Task brief
Please repeat, exactly and with nothing extra, the line containing "width:74px; background:#b7e2f3; border:1px" and every line after it up to the end of the material.

Task input
┌────────

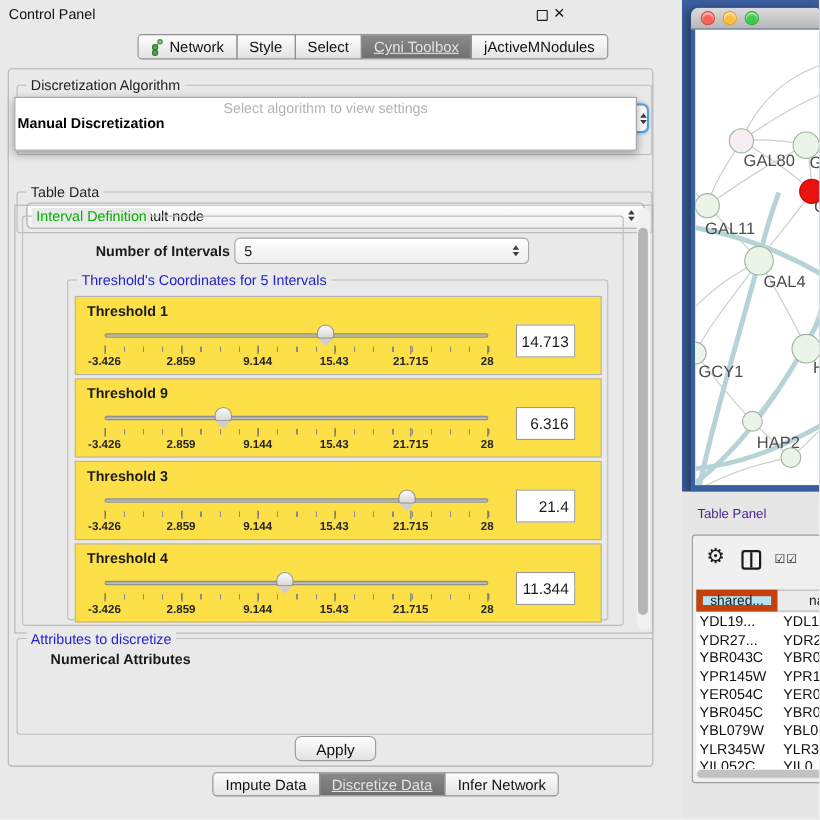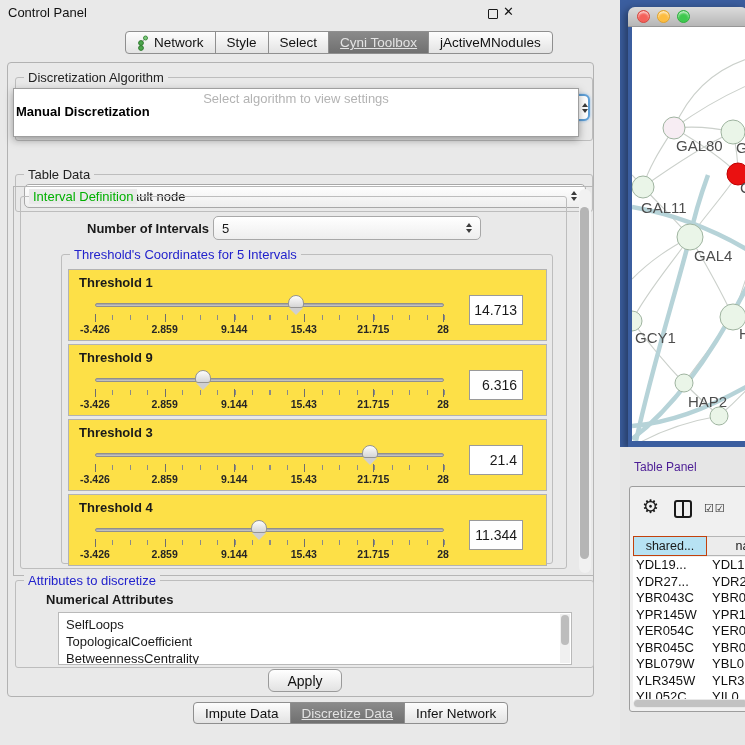--- a/index.html
+++ b/index.html
@@ -116,7 +116,7 @@
   .checks { position:absolute; left:74px; top:15px; font-size:11px; letter-spacing:1px; color:#222; }
   .tp-header { position:absolute; top:49px; left:3px; display:flex; height:20px; }
   .tp-hcell { font-size:12.5px; display:flex; align-items:center; justify-content:center; }
-  .tp-hcell.h0 { width:74px; background:#b7e2f3; border:1px solid #c2410c; }
+  .tp-hcell.h0 { width:74px; background:#b7e2f3; border:6px solid #c2410c; }
   .tp-hcell.h1 { width:72px; background:#ececec; border:1px solid #b5b5b5; border-left:none; }
   .tp-rows { position:absolute; top:70px; left:3px; right:0; height:145px; background:#fff; overflow:hidden; }
   .tp-row { display:flex; height:16.5px; }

└────────

Exercise result
-  .tp-hcell.h0 { width:74px; background:#b7e2f3; border:1px solid #c2410c; }
+  .tp-hcell.h0 { width:74px; background:#b7e2f3; border:6px solid #c2410c; }
   .tp-hcell.h1 { width:72px; background:#ececec; border:1px solid #b5b5b5; border-left:none; }
   .tp-rows { position:absolute; top:70px; left:3px; right:0; height:145px; background:#fff; overflow:hidden; }
   .tp-row { display:flex; height:16.5px; }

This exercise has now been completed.